Japan has avoided fiscal harakiri. The decision by the country’s opposition parties to stop blocking the government’s deficit-spending plans is a big relief for an economy that shrank by an annualised 3.5 per cent in three months through September 30, and is likely to contract again in the current quarter.
Exports are stumbling amid weak global demand and a boycott of Japanese-made goods in China. Amidst this, government spending worth eight per cent of GDP was in jeopardy because of the parliamentary stalemate, according to Fitch.
As part of the deal to end the political deadlock, Prime Minister Yoshihiko Noda has agreed to call for elections, which may take place as early as next month.
If the conservative LDP wrests power from the ruling Democratic Party, newly elected LDP leader Shinzo Abe will be prime minister for a second time. Among the first things Abe did during his first stint as premier between September 2006 and September 2007 was to slash his own pay by 30 per cent and call for a reduction in public spending.
Fiscal belt-tightening was a bad idea back then, especially as the central bank had just prematurely ended its five-year-old quantitative easing programme.
With the Bank of Japan (BOJ) playing spoilsport even now, Abe will hopefully not repeat the mistake of preaching the austerity mantra at the wrong time. Consumer demand is already at risk as a result of the planned doubling of the sales tax that conservatives like Koji Omi, Abe’s finance minister in 2006, have for long advocated as a step toward fiscal rectitude.

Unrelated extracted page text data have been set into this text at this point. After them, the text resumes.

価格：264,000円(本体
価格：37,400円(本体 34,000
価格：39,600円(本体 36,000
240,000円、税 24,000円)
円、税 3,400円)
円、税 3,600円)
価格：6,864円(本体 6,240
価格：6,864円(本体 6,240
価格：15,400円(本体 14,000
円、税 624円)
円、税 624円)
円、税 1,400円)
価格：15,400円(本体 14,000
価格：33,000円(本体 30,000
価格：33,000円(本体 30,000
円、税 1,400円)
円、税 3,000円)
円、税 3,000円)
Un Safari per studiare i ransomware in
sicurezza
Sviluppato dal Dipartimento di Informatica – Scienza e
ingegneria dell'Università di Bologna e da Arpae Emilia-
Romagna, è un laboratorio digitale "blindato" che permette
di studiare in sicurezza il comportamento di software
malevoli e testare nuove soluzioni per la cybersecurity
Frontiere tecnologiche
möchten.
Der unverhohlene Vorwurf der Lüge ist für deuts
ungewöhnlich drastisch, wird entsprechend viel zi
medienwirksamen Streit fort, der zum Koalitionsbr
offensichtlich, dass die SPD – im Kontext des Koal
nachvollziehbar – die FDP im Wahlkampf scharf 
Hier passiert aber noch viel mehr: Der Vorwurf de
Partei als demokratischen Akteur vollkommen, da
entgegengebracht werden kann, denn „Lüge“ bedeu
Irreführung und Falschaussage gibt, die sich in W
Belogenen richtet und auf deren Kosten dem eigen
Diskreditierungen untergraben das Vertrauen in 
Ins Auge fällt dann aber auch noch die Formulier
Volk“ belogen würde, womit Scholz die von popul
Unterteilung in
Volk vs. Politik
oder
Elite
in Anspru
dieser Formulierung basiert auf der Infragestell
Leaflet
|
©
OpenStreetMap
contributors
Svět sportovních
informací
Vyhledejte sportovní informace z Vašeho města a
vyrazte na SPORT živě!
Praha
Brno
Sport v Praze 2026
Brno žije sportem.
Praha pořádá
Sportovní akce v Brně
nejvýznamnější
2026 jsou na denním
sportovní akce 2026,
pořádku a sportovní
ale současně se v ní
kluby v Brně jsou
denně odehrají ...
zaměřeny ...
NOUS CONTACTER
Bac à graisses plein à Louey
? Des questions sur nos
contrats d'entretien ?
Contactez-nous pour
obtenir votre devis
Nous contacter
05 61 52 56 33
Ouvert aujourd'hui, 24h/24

To his credit, Abe recently urged the BOJ to be bolder and adopt a three per cent inflation target. That’s pragmatic. Japan badly needs to convince domestic savers that the yen balances in their bank accounts will be worth less tomorrow.
To give Japan’s struggling electronics exporters a chance, investors need to be persuaded to swap yen for dollars. Besides, a sudden bout of inflation could also reduce the government’s debt load, which will reach 237 per cent of GDP by the end of 2012, according to the International Monetary Fund. By contrast, untimely fiscal conservatism will just push Japan’s economy deeper into funk.